Por maioria, a 3ª turma do STJ rejeitou pedido de advogado que buscava a fixação de honorários contratuais de êxito no percentual de 10% sobre benefício econômico estimado em aproximadamente R$ 40 milhões, decorrente da suspensão de nove execuções fiscais.
Com isso, o colegiado manteve o valor arbitrado pelo TJ/RJ, que fixou a verba em cerca de R$ 46 mil.
Prevaleceu a divergência aberta pelo ministro Humberto Martins, acompanhado pela ministra Nancy Andrighi e pelos ministros Moura Ribeiro e Ricardo Villas Bôas Cueva.
Ficou vencida a relatora, ministra Daniela Teixeira.
Entenda o caso
O advogado atuou em nove execuções fiscais ajuizadas contra a empresa do setor alimentício.
A estratégia adotada foi a impetração de mandado de segurança, que resultou na concessão de liminar suspendendo a exigibilidade dos créditos tributários, o que levou à extinção das execuções sem resolução de mérito.
O TJ/RJ reconheceu a existência de pacto verbal de honorários de êxito no percentual de 10%.
Contudo, afastou a incidência sobre o alegado benefício econômico correspondente ao valor total das execuções - cerca de R$ 40 milhões - e arbitrou valor fixo aproximado de R$ 4,6 mil por ação.
No recurso especial, o escritório sustentou que a suspensão das cobranças representou benefício econômico mensurável, devendo incidir o percentual contratado.
Voto da relatora
Ministra Daniela Teixeira sustentou que a controvérsia não dizia respeito à existência do contrato - fato expressamente reconhecido pela instância de origem, mas à base de cálculo dos honorários.
Para a ministra, os autos demonstram que:
- houve pactuação verbal de honorários de êxito de 10%;
- o advogado comprovou essa contratação;
- a liminar foi concedida;
- as execuções foram extintas.
Segundo ela, o advogado cumpriu exatamente o que foi contratado: suspender as execuções fiscais.
"Ele se responsabilizou em suspender essas execuções. E ele suspendeu. E, para isso, ele tem que receber 10% do benefício econômico que o cliente teve. Para mim, é de clareza solar", afirmou.
Daniela destacou ainda que a suspensão das execuções impediu constrições patrimoniais que alcançavam cerca de R$ 40 milhões, o que configura benefício econômico relevante.
451036
A ministra também rebateu o argumento de que negociações posteriores com o Fisco afastariam o êxito obtido. Para ela, os desdobramentos posteriores da relação tributária são "situações da vida" e não descaracterizam o resultado obtido no momento da contratação.
Outro ponto enfatizado foi a comprovação da pactuação verbal - circunstância que ela classificou como incomum na prática forense.
"O tribunal reconheceu a pactuação verbal de 10%. Isso é verdade dos autos. Ele conseguiu comprovar o contrato e o êxito. Então, ele tem que receber", afirmou.

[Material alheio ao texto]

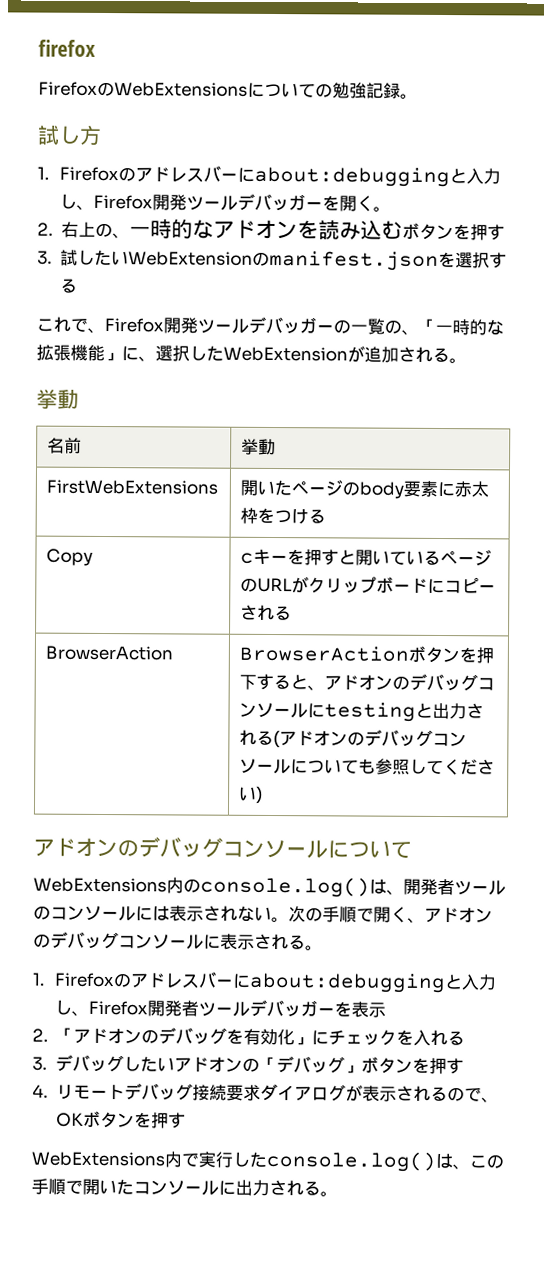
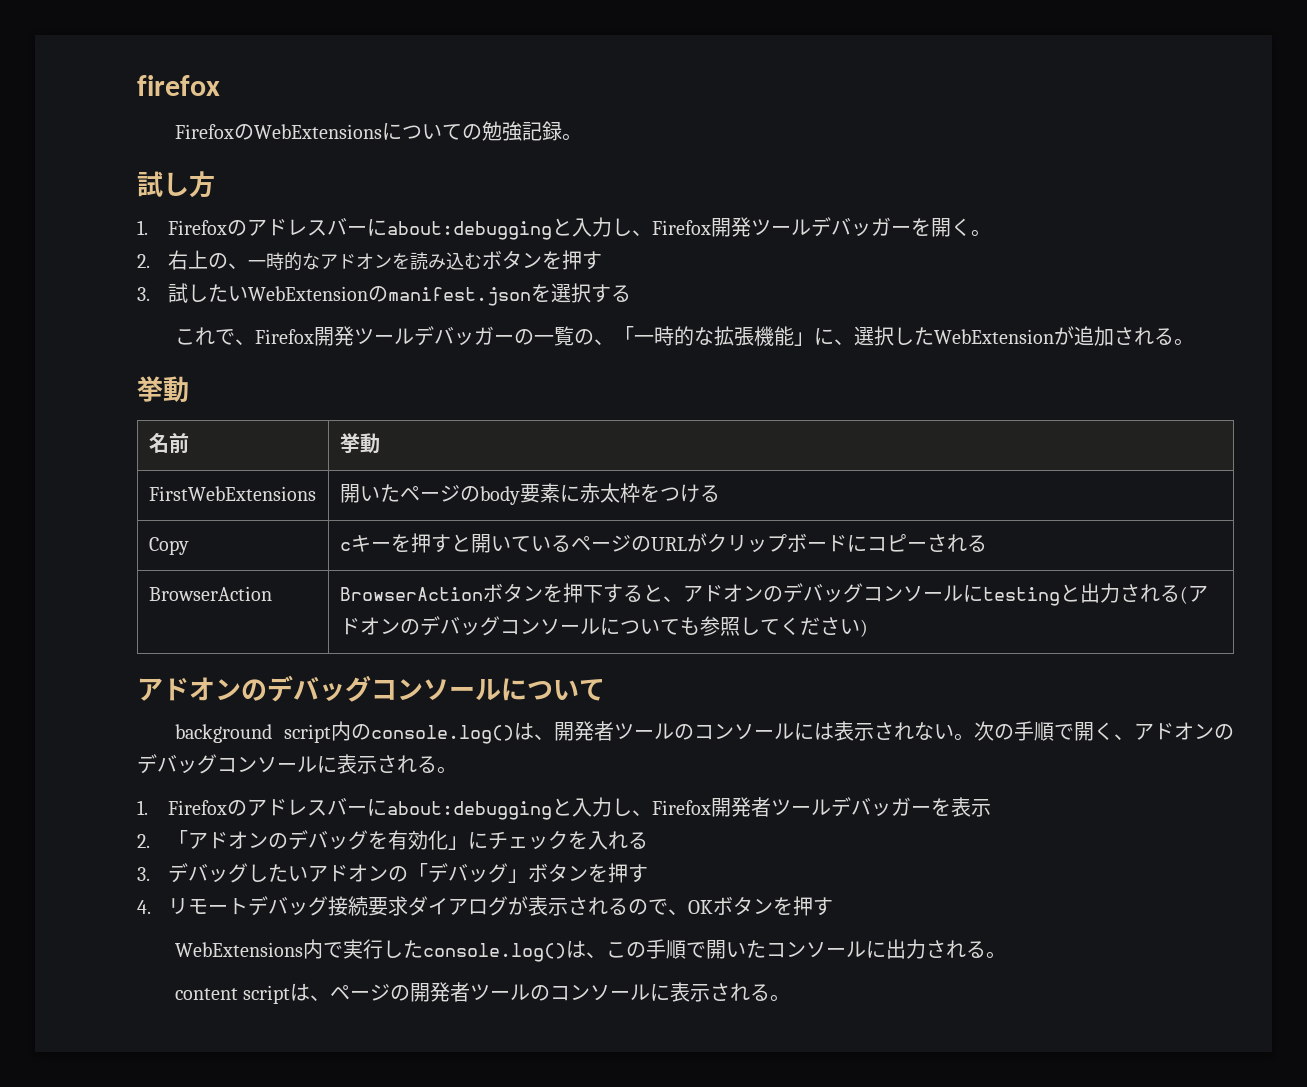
[33,877,167,893] WebExtensions -> [174,724,331,743] background script
(338, 1194) none -> [174,982,791,1004] // content scriptは、ページの開発者ツールのコンソールに表示される。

Daniela considerou irrisório o valor fixado na origem e votou:
- por não conhecer o recurso da empresa;
- por conhecer parcialmente o recurso do escritório;
- por fixar honorários contratuais de 10% sobre o benefício econômico correspondente ao valor das execuções extintas;
- e por majorar a verba em 2% em razão da atuação no STJ.
Divergência
Ministro Humberto Martins abriu divergência sob fundamento processual.
Segundo ele, o TJ/RJ concluiu expressamente que não houve proveito econômico nos moldes defendidos pelo escritório. Para afastar essa conclusão e reconhecer que o benefício equivaleria aos R$ 40 milhões, seria necessário reexaminar fatos e provas dos autos.
Tal providência, afirmou, é vedada em recurso especial, nos termos da súmula 7 do STJ.
Humberto citou precedentes recentes da Corte - inclusive da 3ª turma - segundo os quais a aferição da existência de benefício econômico para fins de fixação de honorários de êxito demanda reexame do conjunto fático-probatório.
O ministro também destacou que a própria origem entendeu que a verba deveria ser arbitrada com base no trabalho realizado, e não sobre o valor integral das execuções.
Com esses fundamentos, votou por não conhecer do recurso especial do escritório.
O escritório Rangel Advocacia atuou pela empresa.